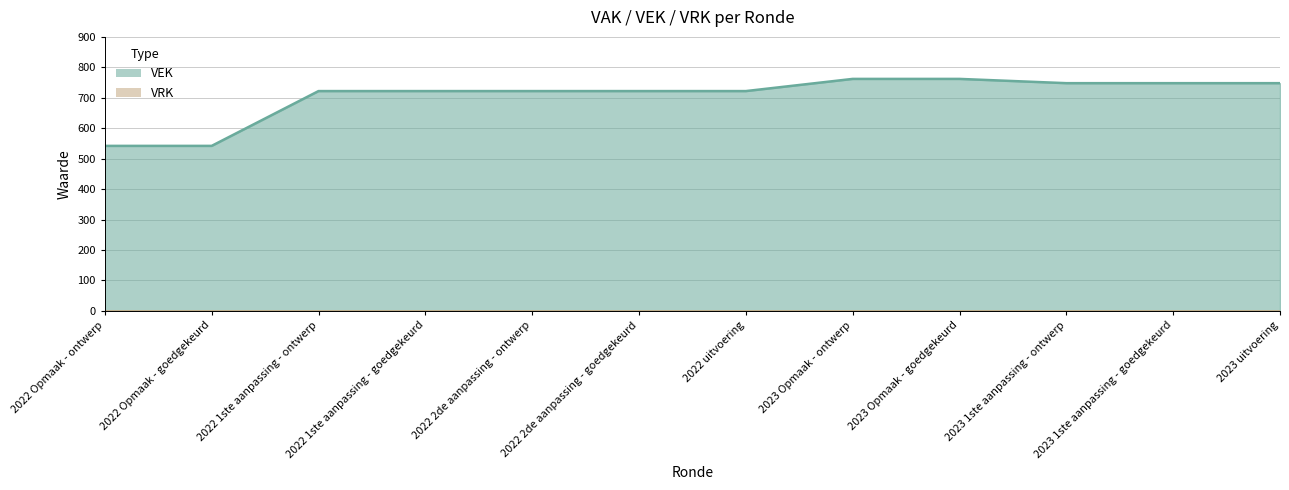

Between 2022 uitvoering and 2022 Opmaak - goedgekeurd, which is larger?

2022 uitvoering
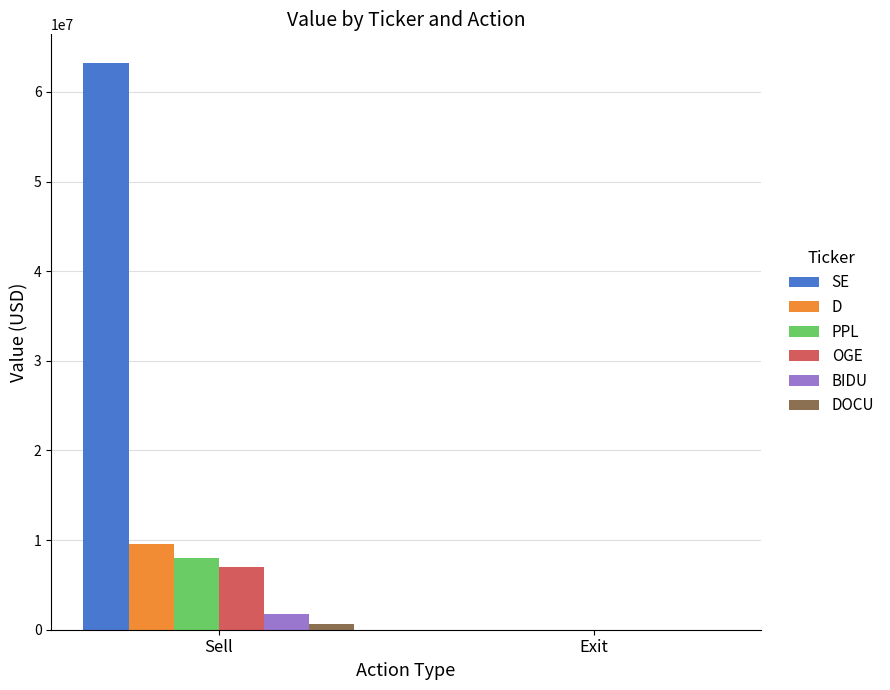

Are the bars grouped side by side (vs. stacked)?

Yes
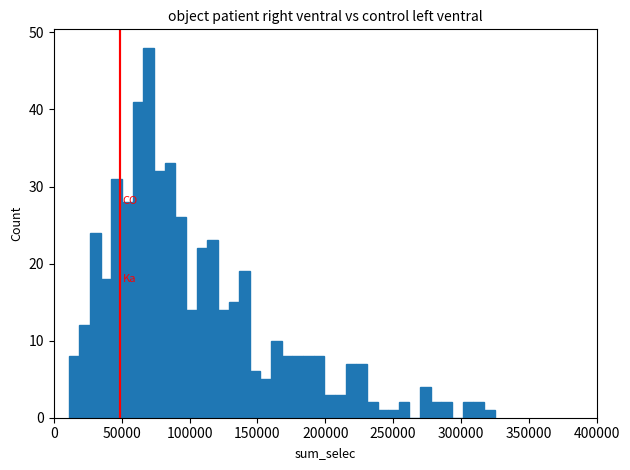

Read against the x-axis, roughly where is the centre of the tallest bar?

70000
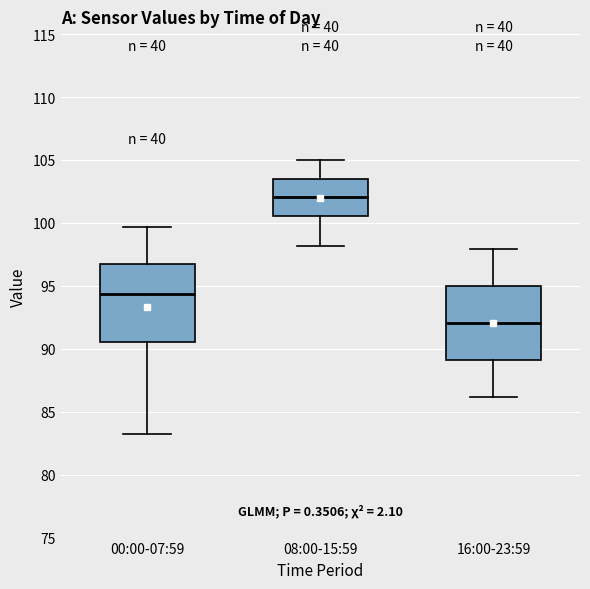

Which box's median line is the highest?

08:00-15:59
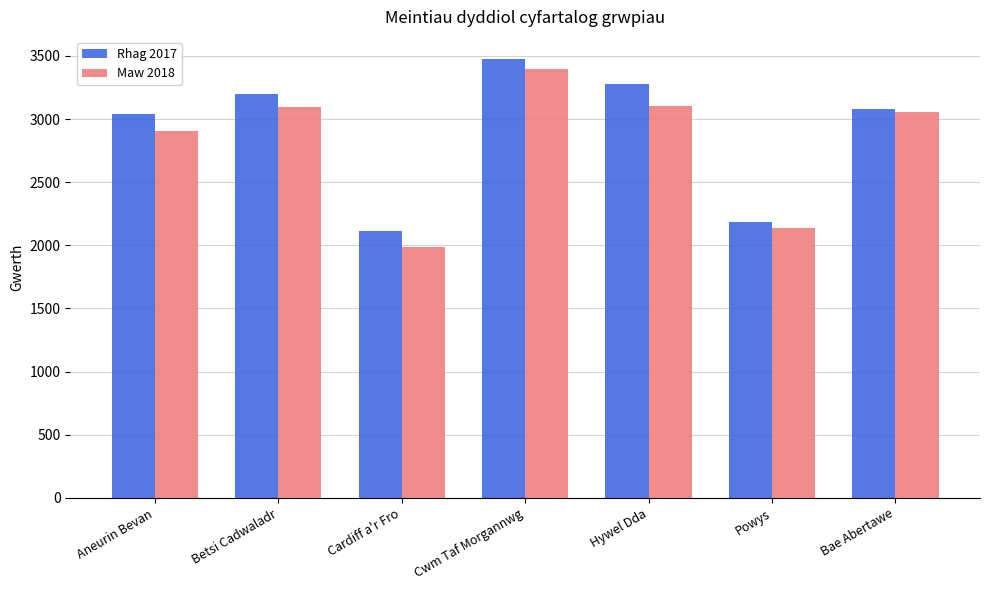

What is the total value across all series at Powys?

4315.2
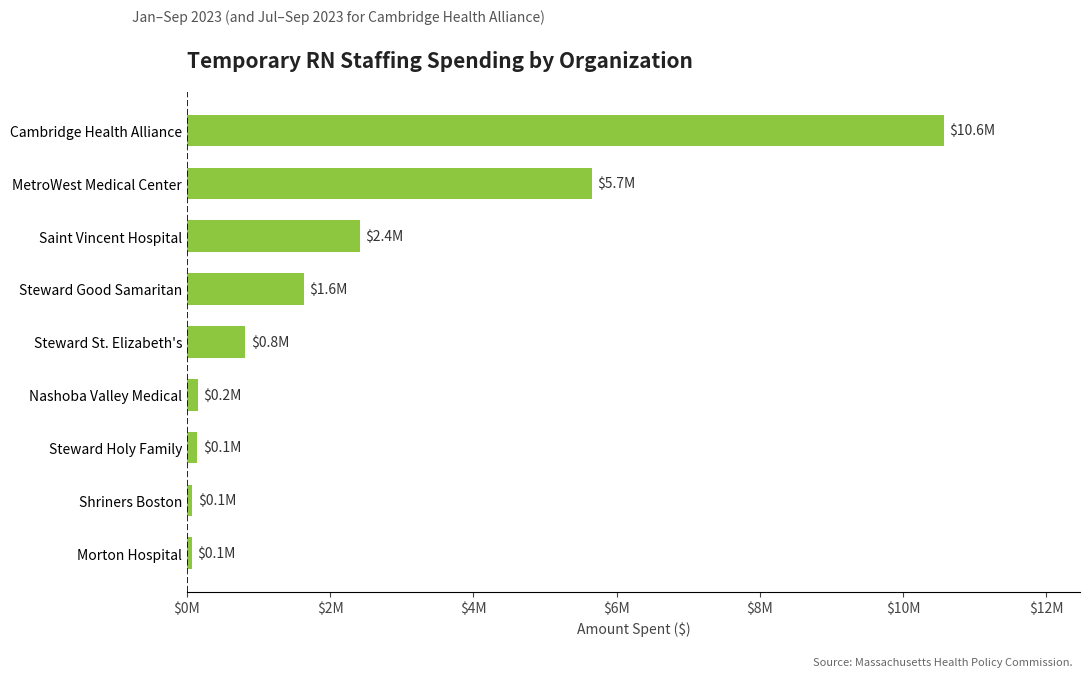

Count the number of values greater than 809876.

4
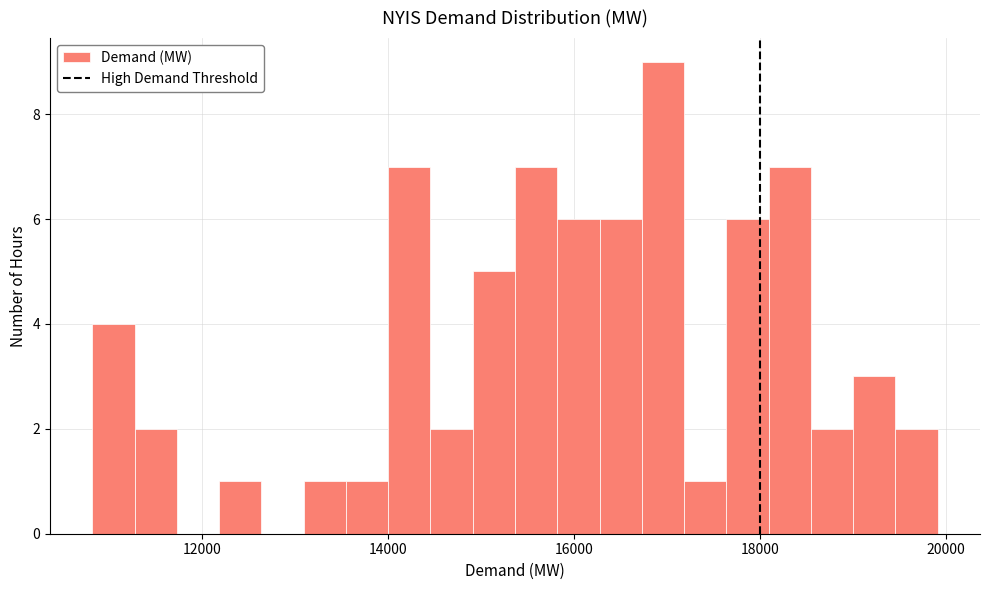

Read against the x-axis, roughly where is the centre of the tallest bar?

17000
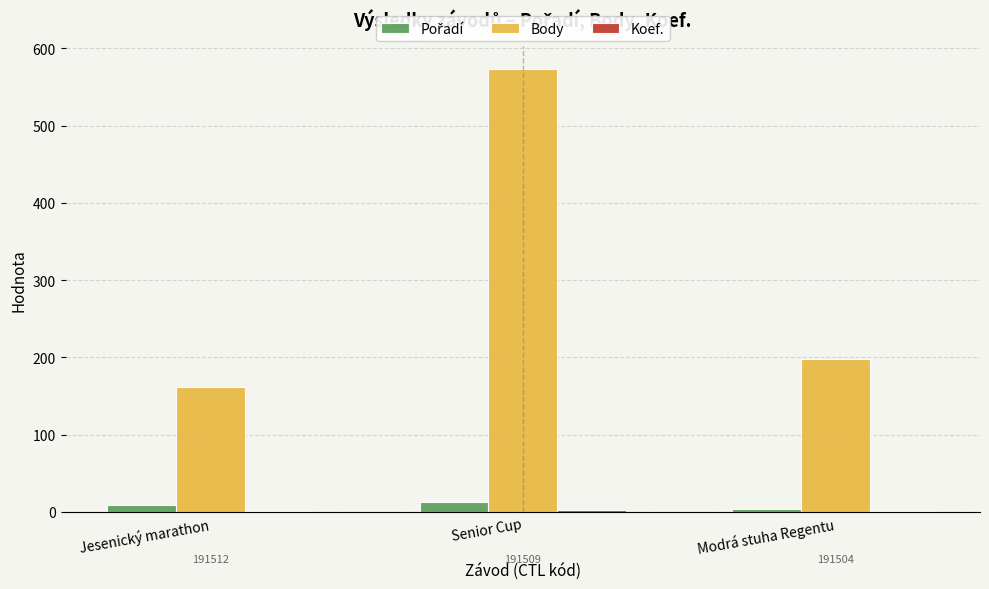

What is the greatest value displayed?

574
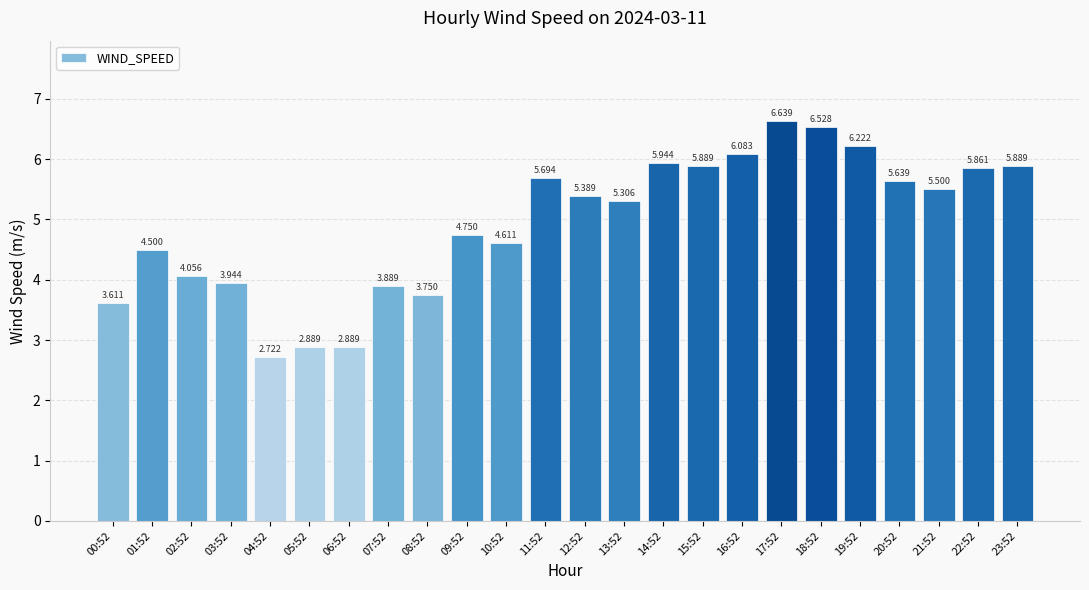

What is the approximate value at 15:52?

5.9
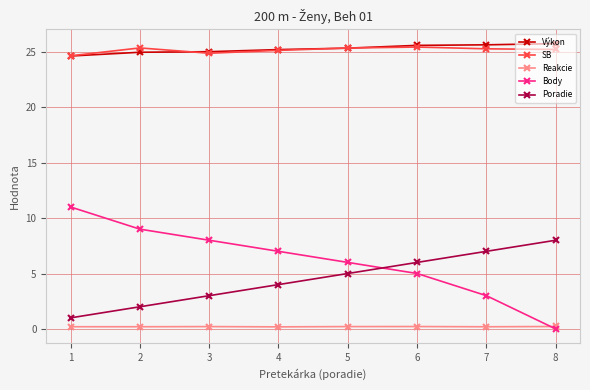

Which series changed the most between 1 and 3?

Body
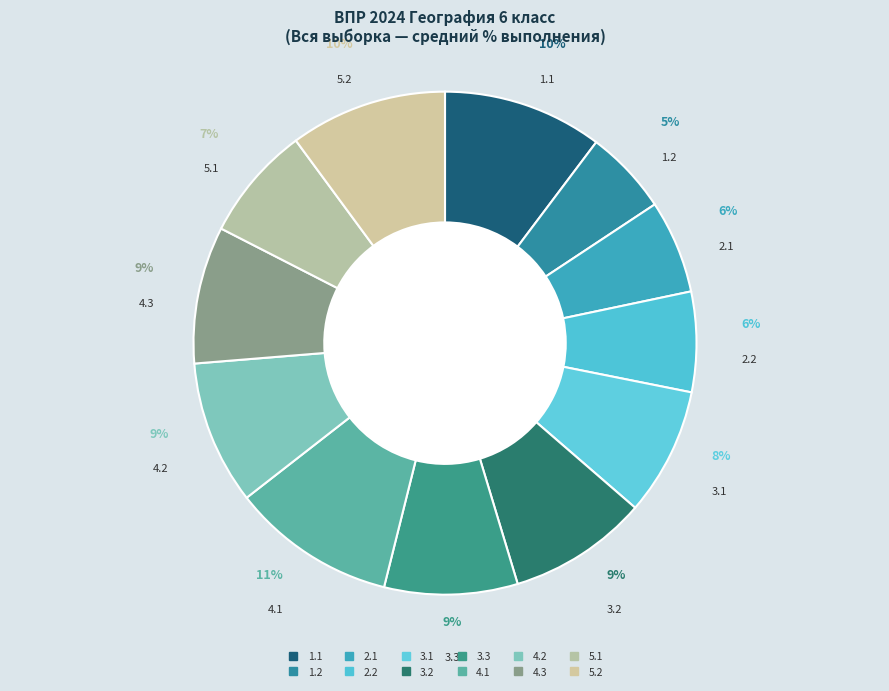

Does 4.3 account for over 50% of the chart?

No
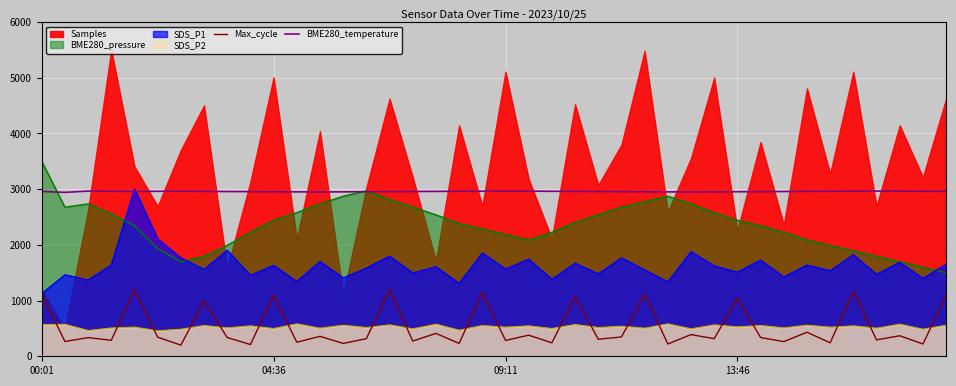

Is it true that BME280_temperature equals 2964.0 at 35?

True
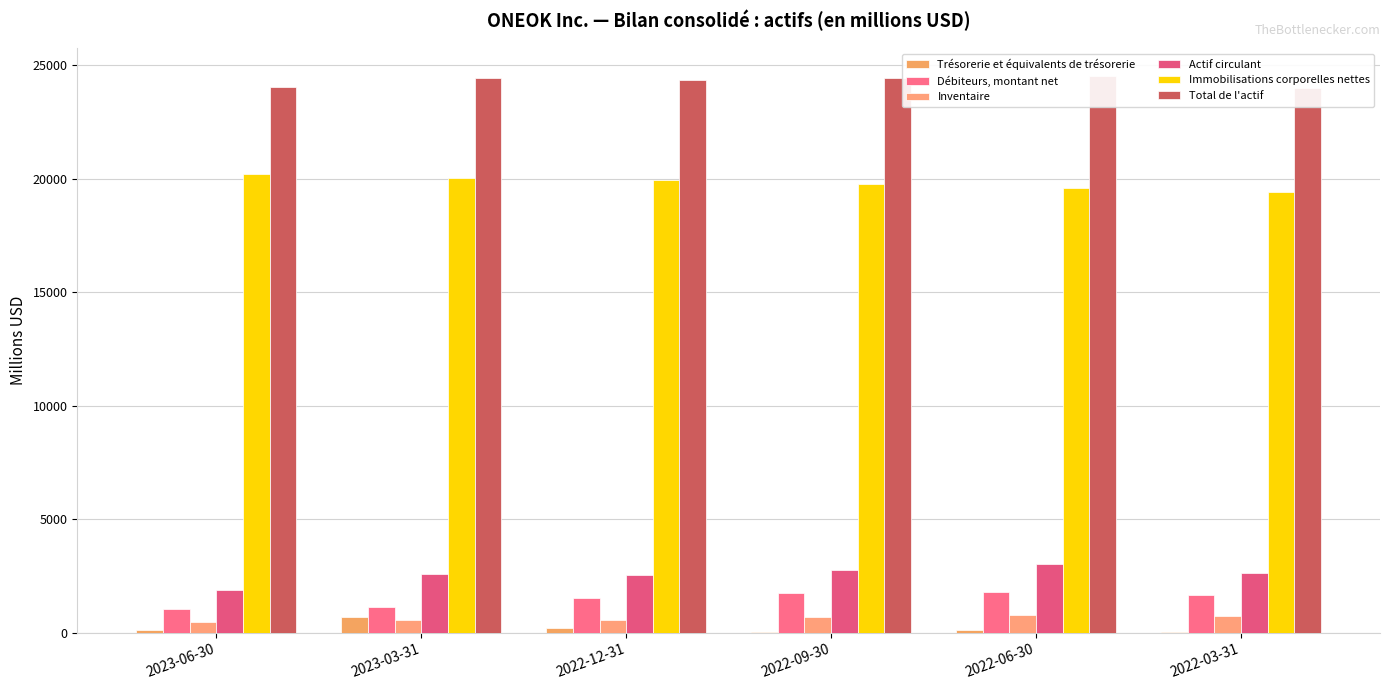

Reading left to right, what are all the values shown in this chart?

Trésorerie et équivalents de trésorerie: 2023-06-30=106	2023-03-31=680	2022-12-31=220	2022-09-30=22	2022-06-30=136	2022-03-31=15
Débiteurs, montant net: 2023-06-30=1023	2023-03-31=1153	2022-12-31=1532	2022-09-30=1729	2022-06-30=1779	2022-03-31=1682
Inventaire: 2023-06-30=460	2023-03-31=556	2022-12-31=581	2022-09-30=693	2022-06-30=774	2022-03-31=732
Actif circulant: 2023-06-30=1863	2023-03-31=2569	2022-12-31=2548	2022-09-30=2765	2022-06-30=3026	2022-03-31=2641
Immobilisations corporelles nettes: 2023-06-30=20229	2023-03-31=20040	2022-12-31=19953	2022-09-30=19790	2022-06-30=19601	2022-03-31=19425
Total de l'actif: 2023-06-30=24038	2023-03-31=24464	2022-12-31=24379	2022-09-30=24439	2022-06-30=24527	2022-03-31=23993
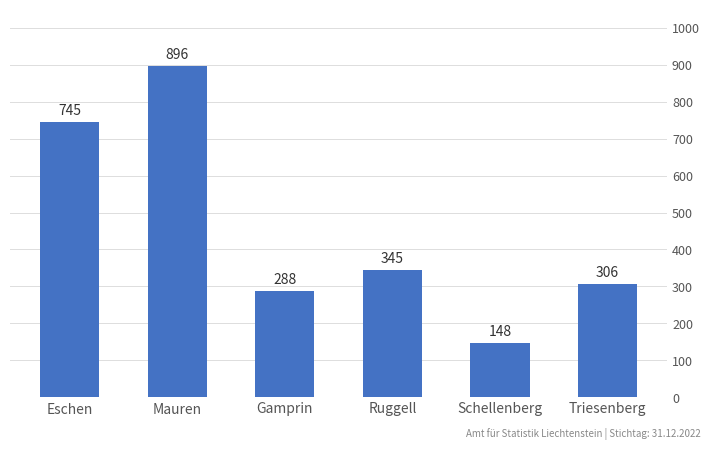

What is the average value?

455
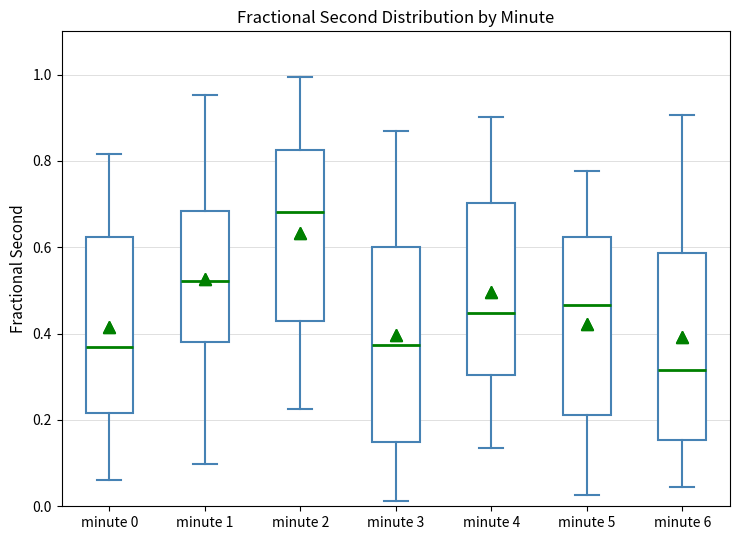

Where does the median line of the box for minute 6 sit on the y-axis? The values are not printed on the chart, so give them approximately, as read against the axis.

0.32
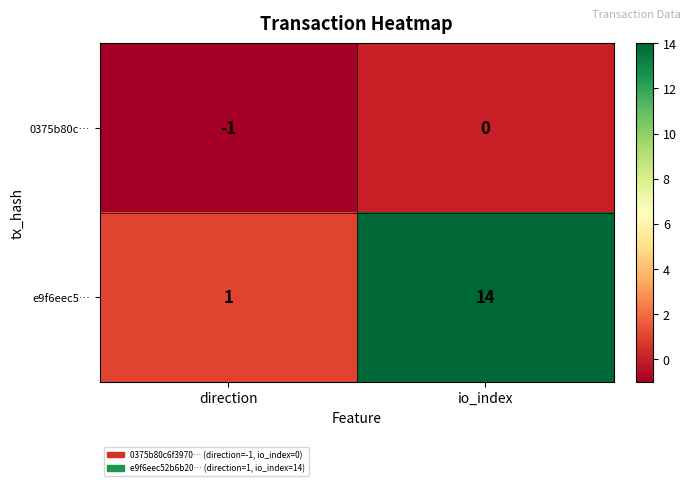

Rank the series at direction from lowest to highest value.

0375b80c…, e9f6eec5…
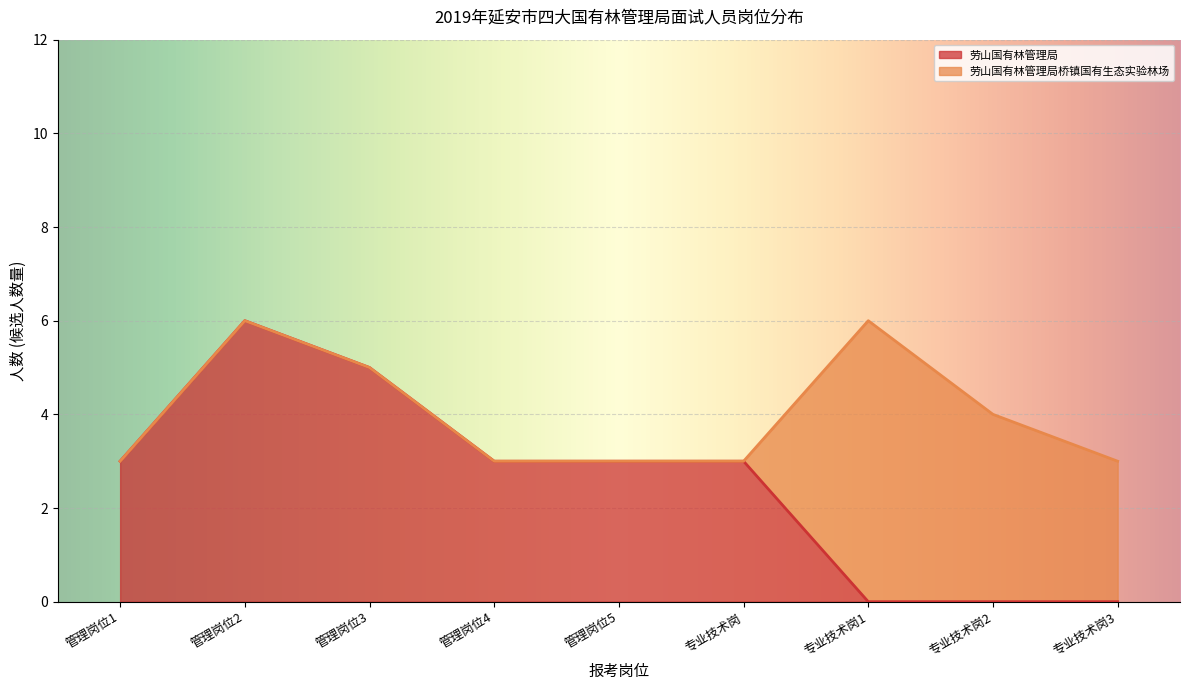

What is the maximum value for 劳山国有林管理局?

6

+ + +

> _Task statement_
Find every line in the entries above that contains the string "series" and copy each of those lines.

> _Exercise answer_
What is the total value across all series at Powys?
Which series changed the most between 1 and 3?
Rank the series at direction from lowest to highest value.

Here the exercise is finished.